Within these 287 pages are the few references spread over fourteen pages to her first husband, John Todd, Jr. He, like Dolley was a member of The Society of Friends; a Quaker. He was amiable, loving, and an attorney. I would call that a stretch – if I didn’t recall all three of those qualities in my own father, Albert Marten
“The wedding was solemnized in the Friends’ Meeting-House, on Pine Street, (Philadelphia) on the seventh day of First Month, 1790, when January whitened the Earth with a bridal-veil of snow….”
The only spoken words quoted from John Todd were his wedding vows.
“After the simple Quaker fashion, the groom repeated the formula – “‘I, John Todd, do take thee Dorothea Payne to be my wedded wife, and promise, through divine assistance, to be unto thee a loving husband, until separated by death.’”

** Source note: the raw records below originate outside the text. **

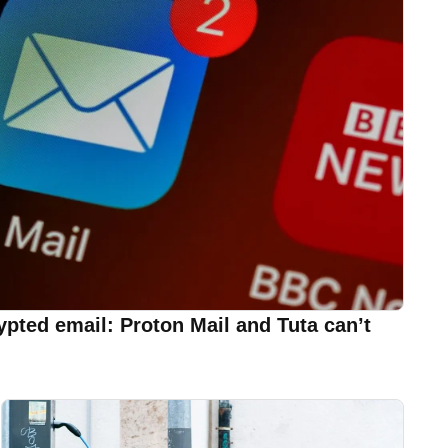
rypted email: Proton Mail and Tuta can’t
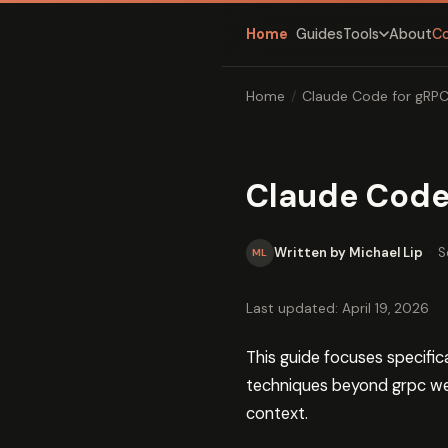
Home
Guides
About
C
Tools
Home
/
Claude Code for gRP
Claude Code
Written by Michael Lip
·
S
ML
Last updated: April 19, 2026
This guide focuses specifi
techniques beyond grpc w
context.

The three years they were married saw them living in Philadelphia near the hosterly of the “Indian Princess”. Todd was spoken of as “a wealthy, young lawyer.” In 1792, their son John Payne Todd was born. In 1793, William Temple Todd was delivered. Not long after, Yellow Fever broke out in the City. A week after the outbreak, and public panic, those that could moved to the country. John Todd brought his family to Gray’s Ferry, a charming wooded spot on the banks of the Schuykill, at the crossing of the Baltimore post-road. Near enough to be accessible to the City, but far enough out of danger….
“Having seen his wife and two little children transported to the peace and relative security of this place, John Todd, like the true man he was, returned to the plague stricken town to face its risks in the performance of his duty. He found the shadow of death falling on his own household and arrived only in time to attend the dying bed of his father and mother.”
According to Scribners, he returned to Gray’s Ferry, bringing the disease with him. He settled in the land of fixedness in October of 1793. Dolley threw herself on him in a last embrace….She was on the verge of death for three weeks. When she came to, it was to find that she was both a widow and having lost her infant son, William.